§ **ABOUT THIS EXERCISE**
Reproduce the records below exactly as they appear.

(Collected data entries)

━━━━━━

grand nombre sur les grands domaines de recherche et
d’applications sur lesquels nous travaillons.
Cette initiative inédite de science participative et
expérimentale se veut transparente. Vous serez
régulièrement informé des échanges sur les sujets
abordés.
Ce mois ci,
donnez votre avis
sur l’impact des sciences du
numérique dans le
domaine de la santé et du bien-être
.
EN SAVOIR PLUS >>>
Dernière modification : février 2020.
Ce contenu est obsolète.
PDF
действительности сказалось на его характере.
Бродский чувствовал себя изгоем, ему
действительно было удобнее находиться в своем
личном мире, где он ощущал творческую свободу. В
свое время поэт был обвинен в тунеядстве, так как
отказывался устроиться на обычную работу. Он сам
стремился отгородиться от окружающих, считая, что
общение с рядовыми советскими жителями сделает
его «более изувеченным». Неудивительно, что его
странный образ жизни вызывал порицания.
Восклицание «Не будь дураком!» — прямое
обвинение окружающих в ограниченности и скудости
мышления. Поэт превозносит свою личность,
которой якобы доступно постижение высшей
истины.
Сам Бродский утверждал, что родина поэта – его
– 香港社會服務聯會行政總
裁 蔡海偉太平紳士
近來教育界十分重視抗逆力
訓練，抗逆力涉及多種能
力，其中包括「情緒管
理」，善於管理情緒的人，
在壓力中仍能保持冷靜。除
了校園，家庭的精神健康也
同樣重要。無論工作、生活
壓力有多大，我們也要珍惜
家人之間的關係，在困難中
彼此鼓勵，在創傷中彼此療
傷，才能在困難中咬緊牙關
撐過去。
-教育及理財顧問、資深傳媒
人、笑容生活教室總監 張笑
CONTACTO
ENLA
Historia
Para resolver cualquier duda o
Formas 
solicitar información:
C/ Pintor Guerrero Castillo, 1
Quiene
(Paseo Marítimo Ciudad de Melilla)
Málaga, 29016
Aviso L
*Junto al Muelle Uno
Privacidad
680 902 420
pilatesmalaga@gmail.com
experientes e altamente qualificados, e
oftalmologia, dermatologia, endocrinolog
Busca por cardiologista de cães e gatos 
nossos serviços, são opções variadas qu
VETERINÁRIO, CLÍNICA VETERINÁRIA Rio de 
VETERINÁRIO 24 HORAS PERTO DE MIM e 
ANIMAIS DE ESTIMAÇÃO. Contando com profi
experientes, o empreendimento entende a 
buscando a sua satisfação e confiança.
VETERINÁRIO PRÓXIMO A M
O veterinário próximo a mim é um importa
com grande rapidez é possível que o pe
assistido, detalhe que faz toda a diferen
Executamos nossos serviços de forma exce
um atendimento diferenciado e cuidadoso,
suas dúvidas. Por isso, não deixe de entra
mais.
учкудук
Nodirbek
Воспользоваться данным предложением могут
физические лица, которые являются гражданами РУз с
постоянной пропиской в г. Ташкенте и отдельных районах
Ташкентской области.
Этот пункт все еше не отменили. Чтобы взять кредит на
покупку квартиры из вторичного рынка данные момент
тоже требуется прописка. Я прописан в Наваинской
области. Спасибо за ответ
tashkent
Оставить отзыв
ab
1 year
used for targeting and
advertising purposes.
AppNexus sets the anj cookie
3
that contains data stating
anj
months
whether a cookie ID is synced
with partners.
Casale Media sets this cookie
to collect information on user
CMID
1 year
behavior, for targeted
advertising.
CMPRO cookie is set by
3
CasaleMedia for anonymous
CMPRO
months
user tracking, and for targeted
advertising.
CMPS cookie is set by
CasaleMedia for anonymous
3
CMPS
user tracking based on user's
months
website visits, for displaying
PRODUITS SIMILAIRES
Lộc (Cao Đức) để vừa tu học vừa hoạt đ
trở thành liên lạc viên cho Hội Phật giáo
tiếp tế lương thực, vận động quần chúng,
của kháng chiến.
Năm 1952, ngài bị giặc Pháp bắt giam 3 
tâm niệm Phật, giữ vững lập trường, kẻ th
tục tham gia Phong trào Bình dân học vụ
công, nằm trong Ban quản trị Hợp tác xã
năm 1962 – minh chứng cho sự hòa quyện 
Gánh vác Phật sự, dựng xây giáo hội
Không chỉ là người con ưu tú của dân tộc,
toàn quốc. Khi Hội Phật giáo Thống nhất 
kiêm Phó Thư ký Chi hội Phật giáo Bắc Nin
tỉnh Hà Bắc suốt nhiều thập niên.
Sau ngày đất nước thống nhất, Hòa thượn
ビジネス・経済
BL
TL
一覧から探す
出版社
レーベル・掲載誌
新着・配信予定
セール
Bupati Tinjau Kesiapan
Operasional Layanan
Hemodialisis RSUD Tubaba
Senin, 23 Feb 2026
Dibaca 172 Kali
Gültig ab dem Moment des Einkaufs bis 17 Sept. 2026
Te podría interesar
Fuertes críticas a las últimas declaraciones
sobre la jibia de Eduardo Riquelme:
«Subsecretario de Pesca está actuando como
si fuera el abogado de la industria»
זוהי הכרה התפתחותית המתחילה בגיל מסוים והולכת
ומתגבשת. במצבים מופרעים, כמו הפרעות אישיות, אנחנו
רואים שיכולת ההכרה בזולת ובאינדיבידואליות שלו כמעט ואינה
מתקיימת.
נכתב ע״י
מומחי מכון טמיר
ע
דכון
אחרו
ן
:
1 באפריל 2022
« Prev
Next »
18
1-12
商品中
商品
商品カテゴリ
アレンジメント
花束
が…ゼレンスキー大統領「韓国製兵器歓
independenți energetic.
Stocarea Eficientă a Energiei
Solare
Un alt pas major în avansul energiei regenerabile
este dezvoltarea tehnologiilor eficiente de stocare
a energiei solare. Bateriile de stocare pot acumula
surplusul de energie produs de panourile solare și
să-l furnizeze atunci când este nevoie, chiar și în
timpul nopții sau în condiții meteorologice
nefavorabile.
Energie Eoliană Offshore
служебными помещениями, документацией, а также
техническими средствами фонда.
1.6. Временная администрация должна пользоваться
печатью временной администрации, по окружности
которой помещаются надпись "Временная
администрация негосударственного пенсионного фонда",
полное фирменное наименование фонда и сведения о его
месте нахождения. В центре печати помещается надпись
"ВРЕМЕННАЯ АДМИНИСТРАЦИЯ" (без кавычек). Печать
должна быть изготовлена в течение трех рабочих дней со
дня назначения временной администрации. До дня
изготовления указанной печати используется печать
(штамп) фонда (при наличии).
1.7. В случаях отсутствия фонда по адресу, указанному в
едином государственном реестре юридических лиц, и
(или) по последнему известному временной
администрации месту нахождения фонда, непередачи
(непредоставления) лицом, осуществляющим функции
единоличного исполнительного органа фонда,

━━━━━━

§ **WRITTEN SOLUTION**
grand nombre sur les grands domaines de recherche et
d’applications sur lesquels nous travaillons.
Cette initiative inédite de science participative et
expérimentale se veut transparente. Vous serez
régulièrement informé des échanges sur les sujets
abordés.
Ce mois ci,
donnez votre avis
sur l’impact des sciences du
numérique dans le
domaine de la santé et du bien-être
.
EN SAVOIR PLUS >>>
Dernière modification : février 2020.
Ce contenu est obsolète.
PDF
действительности сказалось на его характере.
Бродский чувствовал себя изгоем, ему
действительно было удобнее находиться в своем
личном мире, где он ощущал творческую свободу. В
свое время поэт был обвинен в тунеядстве, так как
отказывался устроиться на обычную работу. Он сам
стремился отгородиться от окружающих, считая, что
общение с рядовыми советскими жителями сделает
его «более изувеченным». Неудивительно, что его
странный образ жизни вызывал порицания.
Восклицание «Не будь дураком!» — прямое
обвинение окружающих в ограниченности и скудости
мышления. Поэт превозносит свою личность,
которой якобы доступно постижение высшей
истины.
Сам Бродский утверждал, что родина поэта – его
– 香港社會服務聯會行政總
裁 蔡海偉太平紳士
近來教育界十分重視抗逆力
訓練，抗逆力涉及多種能
力，其中包括「情緒管
理」，善於管理情緒的人，
在壓力中仍能保持冷靜。除
了校園，家庭的精神健康也
同樣重要。無論工作、生活
壓力有多大，我們也要珍惜
家人之間的關係，在困難中
彼此鼓勵，在創傷中彼此療
傷，才能在困難中咬緊牙關
撐過去。
-教育及理財顧問、資深傳媒
人、笑容生活教室總監 張笑
CONTACTO
ENLA
Historia
Para resolver cualquier duda o
Formas 
solicitar información:
C/ Pintor Guerrero Castillo, 1
Quiene
(Paseo Marítimo Ciudad de Melilla)
Málaga, 29016
Aviso L
*Junto al Muelle Uno
Privacidad
680 902 420
pilatesmalaga@gmail.com
experientes e altamente qualificados, e
oftalmologia, dermatologia, endocrinolog
Busca por cardiologista de cães e gatos 
nossos serviços, são opções variadas qu
VETERINÁRIO, CLÍNICA VETERINÁRIA Rio de 
VETERINÁRIO 24 HORAS PERTO DE MIM e 
ANIMAIS DE ESTIMAÇÃO. Contando com profi
experientes, o empreendimento entende a 
buscando a sua satisfação e confiança.
VETERINÁRIO PRÓXIMO A M
O veterinário próximo a mim é um importa
com grande rapidez é possível que o pe
assistido, detalhe que faz toda a diferen
Executamos nossos serviços de forma exce
um atendimento diferenciado e cuidadoso,
suas dúvidas. Por isso, não deixe de entra
mais.
учкудук
Nodirbek
Воспользоваться данным предложением могут
физические лица, которые являются гражданами РУз с
постоянной пропиской в г. Ташкенте и отдельных районах
Ташкентской области.
Этот пункт все еше не отменили. Чтобы взять кредит на
покупку квартиры из вторичного рынка данные момент
тоже требуется прописка. Я прописан в Наваинской
области. Спасибо за ответ
tashkent
Оставить отзыв
ab
1 year
used for targeting and
advertising purposes.
AppNexus sets the anj cookie
3
that contains data stating
anj
months
whether a cookie ID is synced
with partners.
Casale Media sets this cookie
to collect information on user
CMID
1 year
behavior, for targeted
advertising.
CMPRO cookie is set by
3
CasaleMedia for anonymous
CMPRO
months
user tracking, and for targeted
advertising.
CMPS cookie is set by
CasaleMedia for anonymous
3
CMPS
user tracking based on user's
months
website visits, for displaying
PRODUITS SIMILAIRES
Lộc (Cao Đức) để vừa tu học vừa hoạt đ
trở thành liên lạc viên cho Hội Phật giáo
tiếp tế lương thực, vận động quần chúng,
của kháng chiến.
Năm 1952, ngài bị giặc Pháp bắt giam 3 
tâm niệm Phật, giữ vững lập trường, kẻ th
tục tham gia Phong trào Bình dân học vụ
công, nằm trong Ban quản trị Hợp tác xã
năm 1962 – minh chứng cho sự hòa quyện 
Gánh vác Phật sự, dựng xây giáo hội
Không chỉ là người con ưu tú của dân tộc,
toàn quốc. Khi Hội Phật giáo Thống nhất 
kiêm Phó Thư ký Chi hội Phật giáo Bắc Nin
tỉnh Hà Bắc suốt nhiều thập niên.
Sau ngày đất nước thống nhất, Hòa thượn
ビジネス・経済
BL
TL
一覧から探す
出版社
レーベル・掲載誌
新着・配信予定
セール
Bupati Tinjau Kesiapan
Operasional Layanan
Hemodialisis RSUD Tubaba
Senin, 23 Feb 2026
Dibaca 172 Kali
Gültig ab dem Moment des Einkaufs bis 17 Sept. 2026
Te podría interesar
Fuertes críticas a las últimas declaraciones
sobre la jibia de Eduardo Riquelme:
«Subsecretario de Pesca está actuando como
si fuera el abogado de la industria»
זוהי הכרה התפתחותית המתחילה בגיל מסוים והולכת
ומתגבשת. במצבים מופרעים, כמו הפרעות אישיות, אנחנו
רואים שיכולת ההכרה בזולת ובאינדיבידואליות שלו כמעט ואינה
מתקיימת.
נכתב ע״י
מומחי מכון טמיר
ע
דכון
אחרו
ן
:
1 באפריל 2022
« Prev
Next »
18
1-12
商品中
商品
商品カテゴリ
アレンジメント
花束
が…ゼレンスキー大統領「韓国製兵器歓
independenți energetic.
Stocarea Eficientă a Energiei
Solare
Un alt pas major în avansul energiei regenerabile
este dezvoltarea tehnologiilor eficiente de stocare
a energiei solare. Bateriile de stocare pot acumula
surplusul de energie produs de panourile solare și
să-l furnizeze atunci când este nevoie, chiar și în
timpul nopții sau în condiții meteorologice
nefavorabile.
Energie Eoliană Offshore
служебными помещениями, документацией, а также
техническими средствами фонда.
1.6. Временная администрация должна пользоваться
печатью временной администрации, по окружности
которой помещаются надпись "Временная
администрация негосударственного пенсионного фонда",
полное фирменное наименование фонда и сведения о его
месте нахождения. В центре печати помещается надпись
"ВРЕМЕННАЯ АДМИНИСТРАЦИЯ" (без кавычек). Печать
должна быть изготовлена в течение трех рабочих дней со
дня назначения временной администрации. До дня
изготовления указанной печати используется печать
(штамп) фонда (при наличии).
1.7. В случаях отсутствия фонда по адресу, указанному в
едином государственном реестре юридических лиц, и
(или) по последнему известному временной
администрации месту нахождения фонда, непередачи
(непредоставления) лицом, осуществляющим функции
единоличного исполнительного органа фонда,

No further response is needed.